Посреди комнаты стоял журнальный столик, лакированный, массивный и устойчивый, хотя и на трех ножках, на нем громоздилась пишущая машинка с огромной кареткой – древняя, вся в щербинах от облупившейся краски. Ножки столика и приставленного к нему стула с наброшенной на сиденье овечьей шкурой утопали в ворохе книг русских и иностранных авторов; на открытых страницах книг пестрели библиотечные штампы.

Дни и ночи напролет старик выстукивал одним пальцем на этой древней пишущей машинке свою «Сагу о брате любимом». По всему, дело шло не очень шибко, потому что, по его словам, он часто терял сюжетную нить и возвращался к началу, перекраивал его шиворот-навыворот, бдел ночами, но не расстраивался и с назиданием говорил:

– Лиха беда в самом начале, зато конец принесет венец награды.

Он любил перечитывать Бокареву это начало, но всякий раз комкал бумаги и недовольно говорил:

– Все не то... Нетути потока.

– Какого потока? – допытывался Бокарев.

– Сквозного. Чтобы тянулся через все красной нитью.

Но наступило утро, когда старик, шустро заскользив по-рачьи из мезонина в кухню, еще на середине лестницы заорал:

– Потек, Серега, сквоз... то есть, хочу сказать, поток сквозняком потек!

Подрагивая от возбуждения, он торопил Бокарева поскорее лезть в мезонин – слушать сагу.

Сидя на жиденьком матраце у стены, Бокарев слушал старика и медленно, тупо трезвел: тот так емко, весомо произносил каждое слово, что казалось – он как гвозди забивает ему эти слова в голову.

«Историческое значение семьи Белоусовых началось с пролетария Михаилы, мастерового из Тверской губернии, жителей которой не без основания называли «тверскими козлами». Этот «тверской козел» женился, познакомившись на ярмарке, на вятском «рожке». В результате кто же получились все мы? Но об этом позже.

Митя был третьим, самым младшим после меня, когда семья, не имея ни кола ни двора, ни другого живота, вошла в долги и подалась на Урал, в богатое село. Отец проклинал себя за то, что поздно спохватился, может быть, четверо старших выжили бы. Но и сейчас дело поправимое. Четверым сыновьям от семи до тринадцати лет работа в селе найдется. Как-никак, а восемь рук, а главное, сам да и мать работящие, двух-то младших прокормим. Можно будет и грамоту дать, а одного совсем обучить до волостного писаря.

Работали день и ночь исполу, то есть почти задаром у кулаков. Петя и Митя работали за прокорм. Старший, Петя, то есть я, и отец вымолил у хозяина-попа не препятствовать ему учиться в двухклассном. Принес Петя за полугодие табель, все пятерки, одна четверка. Отец заплакал. Что же, сынок, неужели четверку-то не мог дотянуть? Больше четверок в табелях не появлялось...»
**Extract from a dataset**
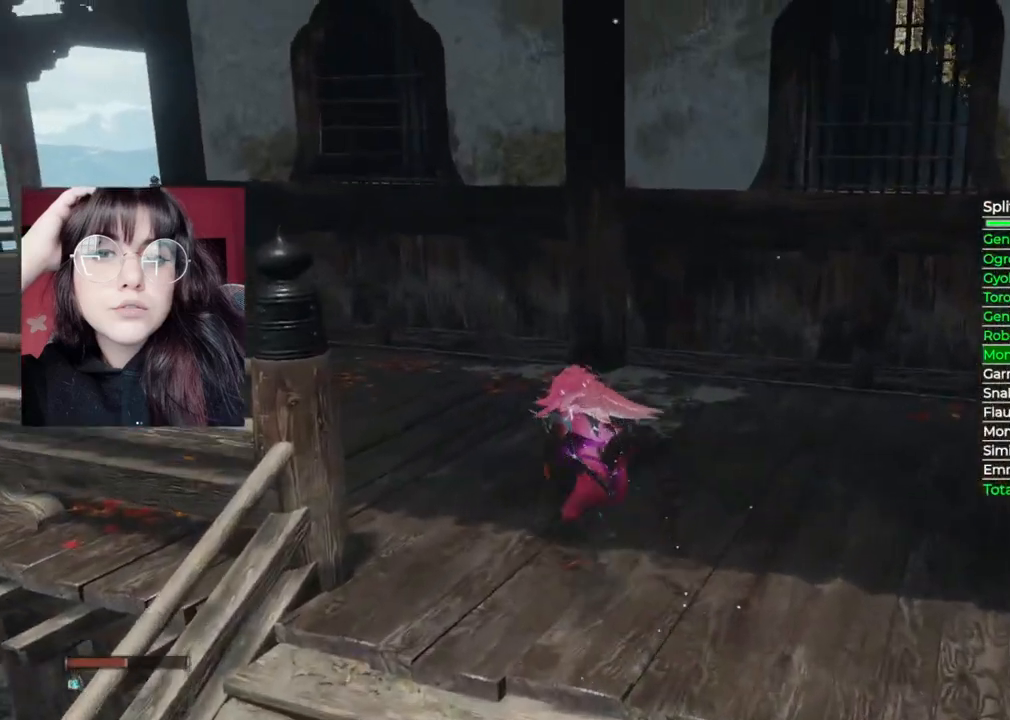
{"buttons": ["B"], "left_stick": "up-left", "right_stick": "center", "events": [[60, "left_stick", "up-left"]]}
Бокареву надоело слушать, и он перебил:

– Постой, старик. Остановись. Не поймешь у тебя, сколько детей было, кто младший, кто старший... А потом, ты же о брате писать собрался, так почему все на себя заворачиваешь?

Старик Белоусов с огорчением посмотрел на него:

– Разве?.. Задача, – задумчиво поскреб ногтями по лысеющему затылку и вдруг обрадовался: – Так это же понятно. Митька был младшим. Усек? Он меня любил и во всем слушался. Я в нем сознание пробуждал. Идейность. Понятно? Дальше о Митьке больше пойдет.

Он глубоко задумался над бумагами, беззвучно зашевелил губами, перечитывая начало, потом твердо сказал!

– Нет, Серега, хорошо поток сквозит. А сколь их было, детей, неважно. Перемрут, может, потом все. Или что еще с ними случится. Про Митьку, да, где-то поболе надо.

Грустно подпер щеку ладонью, пригорбился у машинки, поморгал на буквы и неожиданно воспрянул: живо вскочил на ноги, круто развернул стул и оседлал его, ухватился рукой за спинку, как за узду, гаркнул:

– Эгей! По коням!

Заскакал на стуле по комнате, имитируя языком перестук подкованных лошадиных копыт.

Остановился и привстал на стуле так, словно ноги были в стременах, поднес к глазам ладонь, осмотрелся и, бешено взмахнув палкой, поскакал прямо на Бокарева.

– Рубай гадов сплеча!

– Очнись, дед! – крикнул Бокарев и отвалился спиной к стене, чтобы в случае чего легче было оттолкнуть старика.

Но тот резко осадил стул, опустил палку и, поглядев на выкатившего глаза Бокарева, хихикнул:

– Не боись, – и пояснил: – Вживаюсь в образ.

Приставив ко лбу указательный палец, он неслышно походил в своих толстых шерстяных носках туда-сюда по комнате.

– Скачи не скачи, а зачем мне, скажи, Серега, вживаться в образ, коль мы вместе с Митькой здесь революцию делали. Правда, бывало, и шибко спорили. Иногда он серчал на меня и кричал, что у всякой шутки есть предел. Один раз с наганом за мной по всему селу бегал. До сей поры, как вспомню, спина болит.

Старик поморщился и зачем-то ухватился за свои тугие ягодицы.

– Ранил? – с сочувствием спросил Бокарев.

– Не совсем, чтобы ранил, но очень даже похоже. А насчет шутки предела, так это он зря. Не хуже его знал, где тот предел. Потому и жив пока. – Еще походив и подумав, старик добавил: – Если совсем точно, то революцией в тот момент больше Митька занимался, а я на том важном этапе вел аги... нет, эту, ну, аттиистическую работу. Народец тут, в округе, страх какой религиозный был. Однажды за противорелигиозную пропаганду двух у меня друзей, молодых красивых парней, у-у каких – кровь с молоком, кольями, собаки, забили. Еще я, как тебе говорил, решал народнохозяйственные вопросы, что тоже трудно. Но то было позже.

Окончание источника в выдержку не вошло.